Supplied records START

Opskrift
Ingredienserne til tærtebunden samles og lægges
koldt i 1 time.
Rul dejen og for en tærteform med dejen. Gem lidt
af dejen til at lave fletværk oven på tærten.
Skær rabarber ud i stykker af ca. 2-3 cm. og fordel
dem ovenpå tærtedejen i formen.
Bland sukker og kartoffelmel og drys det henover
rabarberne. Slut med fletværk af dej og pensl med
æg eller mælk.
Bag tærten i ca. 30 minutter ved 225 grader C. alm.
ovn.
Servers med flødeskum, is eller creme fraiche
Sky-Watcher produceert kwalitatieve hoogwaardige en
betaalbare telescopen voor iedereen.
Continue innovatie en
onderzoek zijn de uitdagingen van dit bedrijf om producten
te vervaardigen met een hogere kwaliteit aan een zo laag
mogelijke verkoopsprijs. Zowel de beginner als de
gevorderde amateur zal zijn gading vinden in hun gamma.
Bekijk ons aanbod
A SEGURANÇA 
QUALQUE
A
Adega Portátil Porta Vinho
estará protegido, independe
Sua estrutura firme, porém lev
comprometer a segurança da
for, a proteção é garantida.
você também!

Supplied records END
Supplied records START

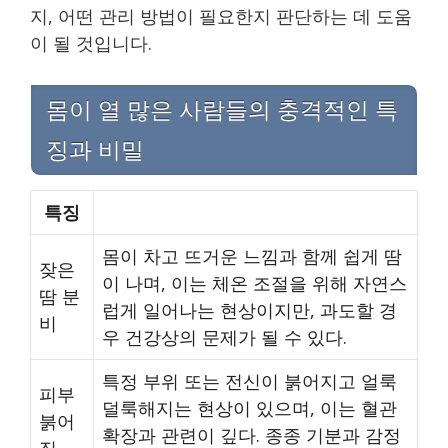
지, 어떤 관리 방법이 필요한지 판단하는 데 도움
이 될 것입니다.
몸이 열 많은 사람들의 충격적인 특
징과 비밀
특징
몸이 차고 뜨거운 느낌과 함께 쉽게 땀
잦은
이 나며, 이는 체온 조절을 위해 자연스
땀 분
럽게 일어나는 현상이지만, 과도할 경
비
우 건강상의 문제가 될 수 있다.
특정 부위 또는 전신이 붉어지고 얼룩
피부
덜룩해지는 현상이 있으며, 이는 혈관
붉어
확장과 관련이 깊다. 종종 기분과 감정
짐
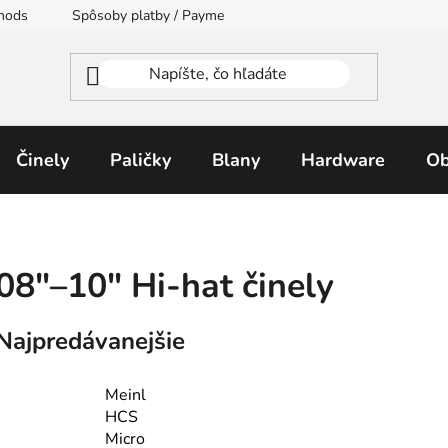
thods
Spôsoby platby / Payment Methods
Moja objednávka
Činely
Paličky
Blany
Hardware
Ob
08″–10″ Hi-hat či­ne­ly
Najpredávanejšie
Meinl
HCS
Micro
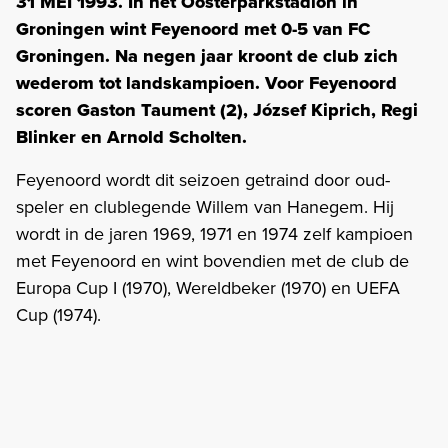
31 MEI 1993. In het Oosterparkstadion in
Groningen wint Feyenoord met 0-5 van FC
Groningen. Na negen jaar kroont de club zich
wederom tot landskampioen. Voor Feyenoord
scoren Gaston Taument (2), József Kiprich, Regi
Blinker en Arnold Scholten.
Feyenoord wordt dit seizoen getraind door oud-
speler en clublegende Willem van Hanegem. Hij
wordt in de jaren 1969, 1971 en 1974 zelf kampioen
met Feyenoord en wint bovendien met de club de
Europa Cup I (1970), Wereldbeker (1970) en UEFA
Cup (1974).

Supplied records END

Required work: Leaving every picture aside, reproduce exactly the lines above from the one with "덜룩해지는 현상이 있으며, 이는 혈관" up to and including the one with "Cup (1974).", and no others.

Answer area:
덜룩해지는 현상이 있으며, 이는 혈관
붉어
확장과 관련이 깊다. 종종 기분과 감정
짐
thods
Spôsoby platby / Payment Methods
Moja objednávka
Činely
Paličky
Blany
Hardware
Ob
08″–10″ Hi-hat či­ne­ly
Najpredávanejšie
Meinl
HCS
Micro
31 MEI 1993. In het Oosterparkstadion in
Groningen wint Feyenoord met 0-5 van FC
Groningen. Na negen jaar kroont de club zich
wederom tot landskampioen. Voor Feyenoord
scoren Gaston Taument (2), József Kiprich, Regi
Blinker en Arnold Scholten.
Feyenoord wordt dit seizoen getraind door oud-
speler en clublegende Willem van Hanegem. Hij
wordt in de jaren 1969, 1971 en 1974 zelf kampioen
met Feyenoord en wint bovendien met de club de
Europa Cup I (1970), Wereldbeker (1970) en UEFA
Cup (1974).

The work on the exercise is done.